I have a confession. This summer has been pretty miserable, a struggle. Not just because it’s been so damn hot and humid. Not just because work has been busy. Not just because of constant travel to Iowa for work. I’ve just been unhappy. I could point to several reasons why, including still being single at 30, the oppressive, constant weight of a mountain of student loans, various pressures from family, etc., although all that doesn’t really even begin to cover it. At the heart of the matter is the fact that I got too busy and let my life go on autopilot this summer. Is it any wonder that everything feels off balance? Should I be surprised that my body completely crapped out on me last week and I’m still battling the vestiges of a summer cold that just will not die? Probably not.

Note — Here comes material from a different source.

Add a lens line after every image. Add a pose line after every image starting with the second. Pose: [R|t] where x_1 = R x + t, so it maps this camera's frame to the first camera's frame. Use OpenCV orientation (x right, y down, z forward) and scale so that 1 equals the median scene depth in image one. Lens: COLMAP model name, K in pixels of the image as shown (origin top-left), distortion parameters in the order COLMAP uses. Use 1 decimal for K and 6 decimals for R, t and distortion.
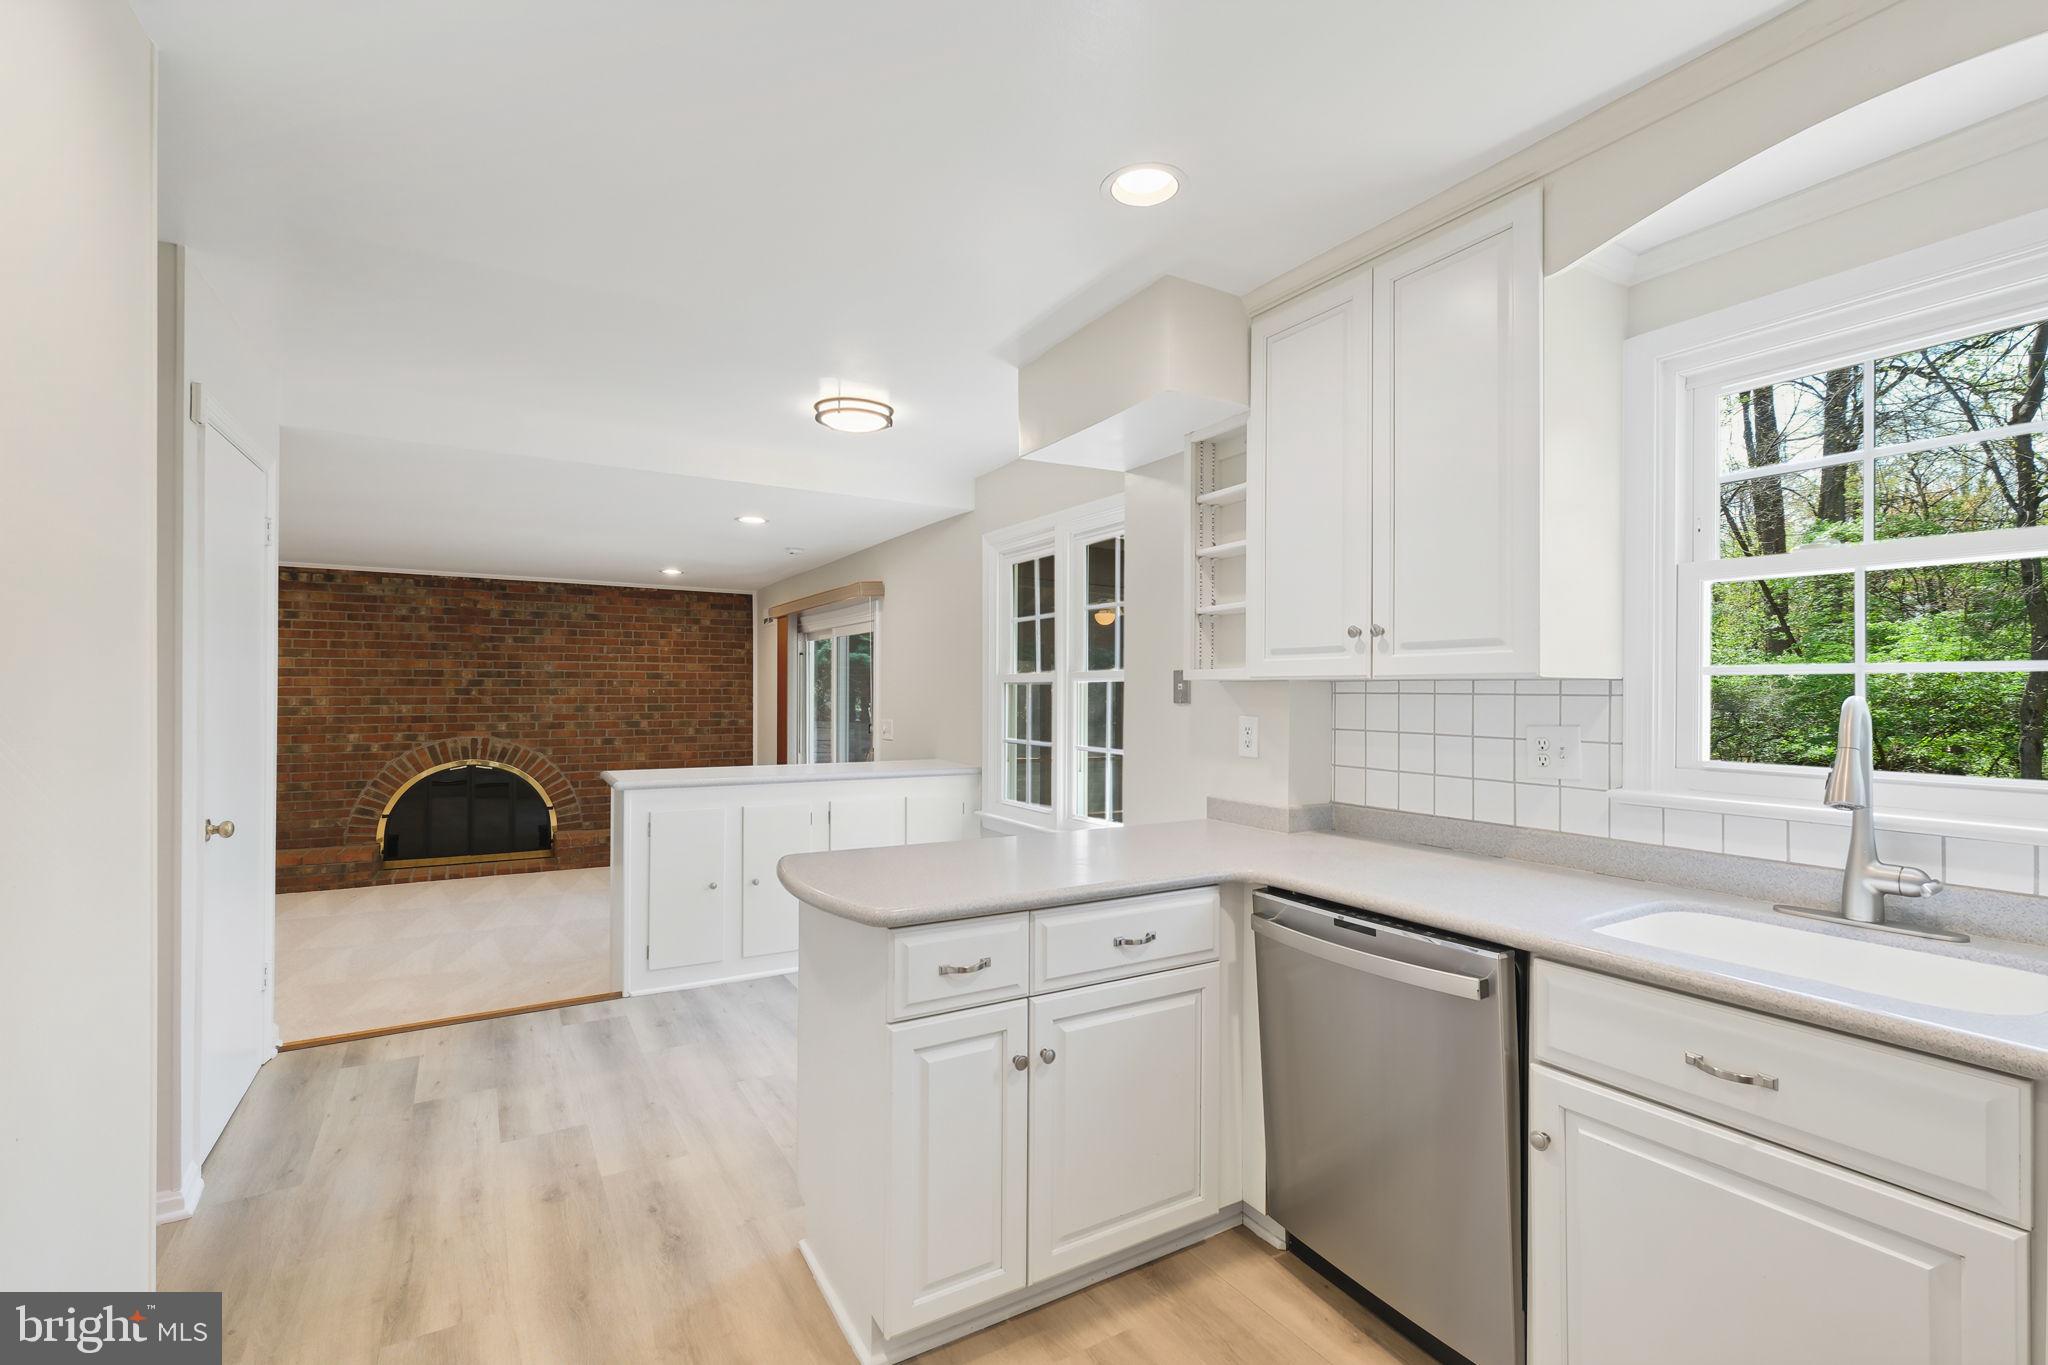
lens RADIAL K [[896.5, 0, 1024.0], [0, 896.5, 682.5], [0, 0, 1]] dist [-0.003004, -0.000340]
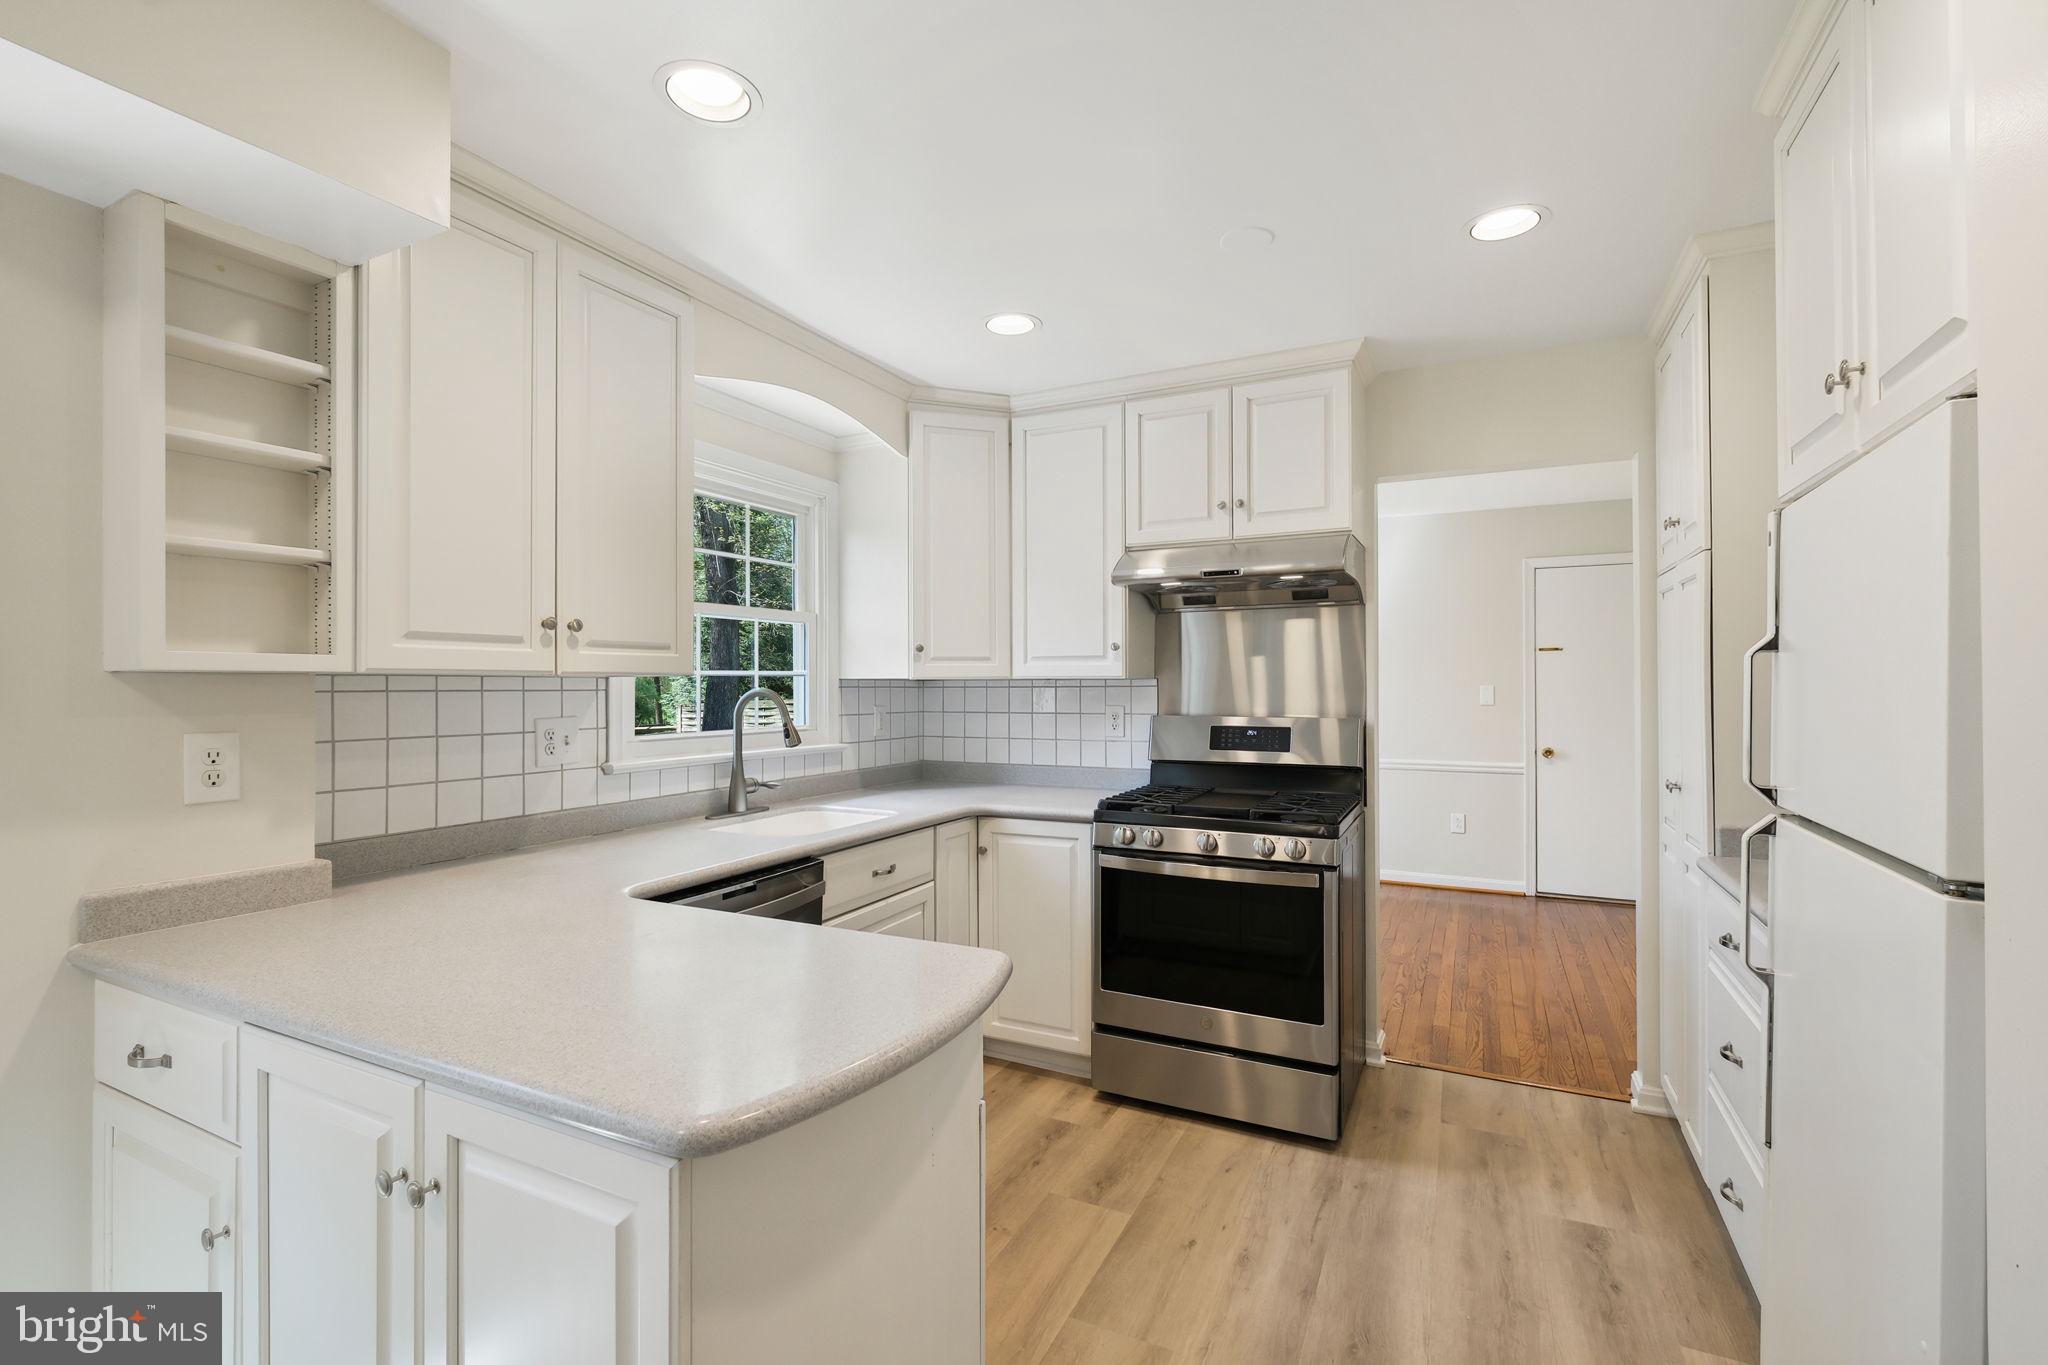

I’m overbooked and sleep deprived. I’m at least five pounds heavier than I was when the summer started and nothing fits right anymore. I’ve spent far too much on meals, clothes, shoes, gadgets, and things. I’ve become a slave to my blackberry and the internet, looking for meaningful connections, but feeling lonelier than ever. I’ve been running on empty for far too long and I’m sick and tired of being sick and tired.
So I think it’s time to reign things in, to spend less, to sleep more, to work out again, to hold back on eating bad things (even when they taste so good), to step away from the constant hum and chatter of the internet, and more generally to be more mindful of my self, my life, and the people around me. I spent a lot of time alone this weekend, thinking, chewing the fat, and taking inventory. These two articles were instructive:
I’ve tried to keep a lot of my discontent out of this space, to reserve this for the things that make me happy. Hopefully, I’ll get back to that again soon, but I sometimes I like putting these thoughts out there, in part to make them feel concrete and in part because I feel more accountable to them now. Right now I need that.